# Saved entries:
▶

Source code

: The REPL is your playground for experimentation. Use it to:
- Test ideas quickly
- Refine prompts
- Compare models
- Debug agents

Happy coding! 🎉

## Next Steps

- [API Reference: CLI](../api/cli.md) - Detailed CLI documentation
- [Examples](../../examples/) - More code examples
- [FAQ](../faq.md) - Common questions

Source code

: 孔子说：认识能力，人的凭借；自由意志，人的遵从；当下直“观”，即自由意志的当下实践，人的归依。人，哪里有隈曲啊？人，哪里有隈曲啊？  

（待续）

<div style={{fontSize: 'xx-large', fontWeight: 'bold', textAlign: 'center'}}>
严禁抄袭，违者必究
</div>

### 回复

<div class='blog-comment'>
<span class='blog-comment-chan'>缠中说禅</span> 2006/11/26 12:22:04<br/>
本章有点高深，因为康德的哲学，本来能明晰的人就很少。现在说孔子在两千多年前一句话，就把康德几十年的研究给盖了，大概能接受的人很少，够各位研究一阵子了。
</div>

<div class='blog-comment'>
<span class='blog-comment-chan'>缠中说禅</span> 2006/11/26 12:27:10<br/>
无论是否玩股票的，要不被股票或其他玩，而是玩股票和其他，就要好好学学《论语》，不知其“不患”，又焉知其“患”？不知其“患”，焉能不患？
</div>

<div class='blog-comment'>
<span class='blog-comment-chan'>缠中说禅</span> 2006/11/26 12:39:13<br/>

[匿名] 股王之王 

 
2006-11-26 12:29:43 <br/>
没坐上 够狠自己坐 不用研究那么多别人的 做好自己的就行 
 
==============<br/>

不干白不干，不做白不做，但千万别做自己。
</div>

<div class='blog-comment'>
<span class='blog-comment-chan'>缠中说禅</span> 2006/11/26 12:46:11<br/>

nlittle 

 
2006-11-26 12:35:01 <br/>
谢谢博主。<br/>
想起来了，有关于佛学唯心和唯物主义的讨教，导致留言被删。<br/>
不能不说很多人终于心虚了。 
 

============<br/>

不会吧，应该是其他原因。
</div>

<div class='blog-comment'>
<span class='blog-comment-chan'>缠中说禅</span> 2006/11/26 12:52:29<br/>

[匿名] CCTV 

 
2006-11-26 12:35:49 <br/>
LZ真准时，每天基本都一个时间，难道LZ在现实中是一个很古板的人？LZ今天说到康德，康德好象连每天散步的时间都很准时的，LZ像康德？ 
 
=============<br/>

◀

# To do:
Output exactly the line containing "class='blog-comment-chan'>缠中说禅</span> 2006/11/26 12:52:29<br/>" together with every line after it, ending at the final line of the entries.

# The completed task:
<span class='blog-comment-chan'>缠中说禅</span> 2006/11/26 12:52:29<br/>

[匿名] CCTV 

 
2006-11-26 12:35:49 <br/>
LZ真准时，每天基本都一个时间，难道LZ在现实中是一个很古板的人？LZ今天说到康德，康德好象连每天散步的时间都很准时的，LZ像康德？ 
 
=============<br/>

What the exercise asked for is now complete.